Problem to work on — Could you print the listing again exactly, omitting the pictures?

Data section —
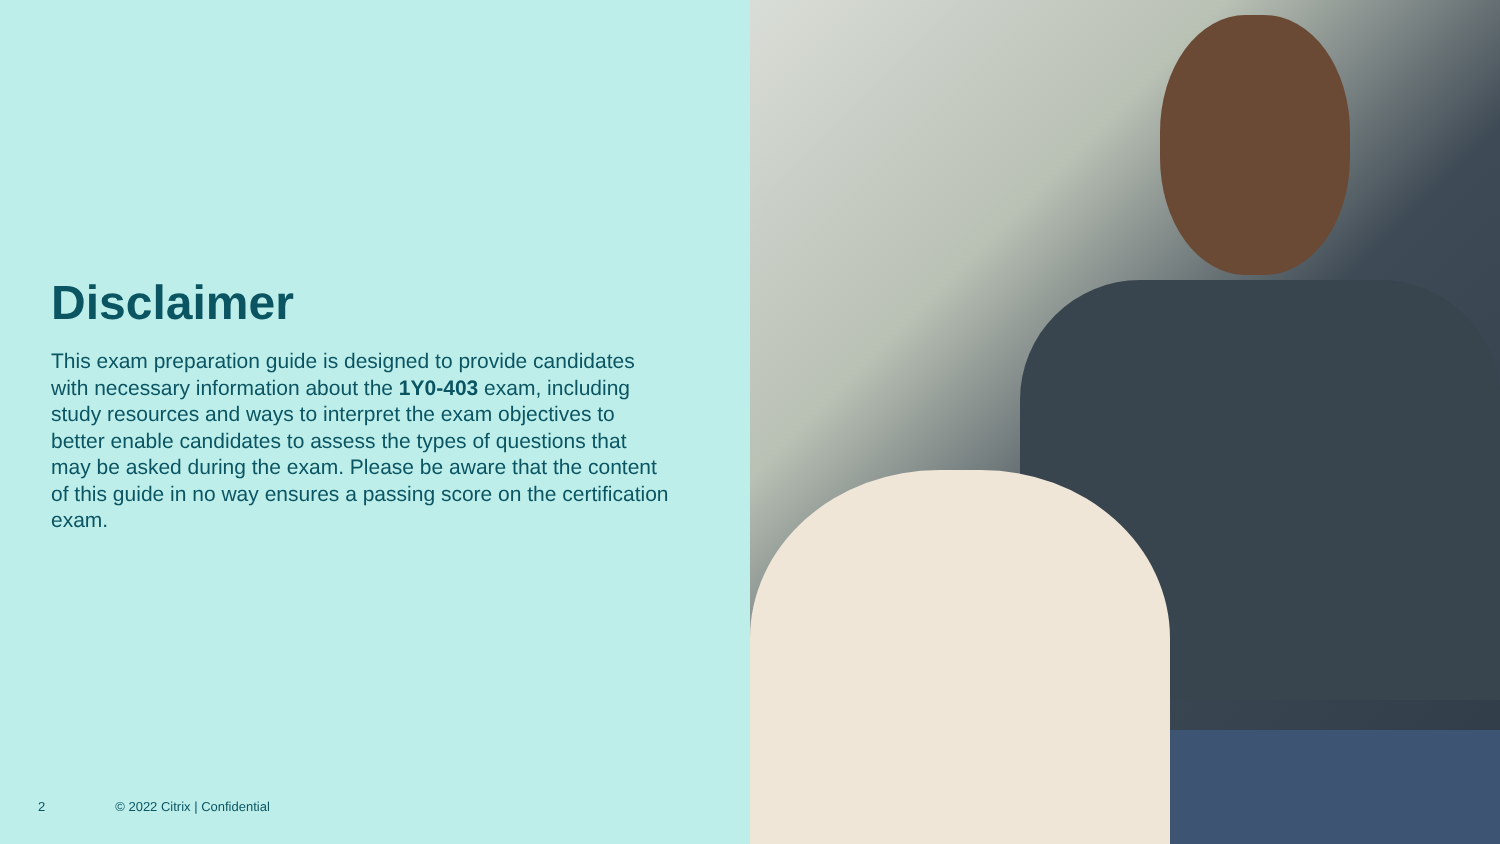Disclaimer
This exam preparation guide is designed to provide candidates with necessary information about the 1Y0-403 exam, including study resources and ways to interpret the exam objectives to better enable candidates to assess the types of questions that may be asked during the exam. Please be aware that the content of this guide in no way ensures a passing score on the certification exam.
2 © 2022 Citrix | Confidential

Task output —
Disclaimer
This exam preparation guide is designed to provide candidates with necessary information about the 1Y0-403 exam, including study resources and ways to interpret the exam objectives to better enable candidates to assess the types of questions that may be asked during the exam. Please be aware that the content of this guide in no way ensures a passing score on the certification exam.
2 © 2022 Citrix | Confidential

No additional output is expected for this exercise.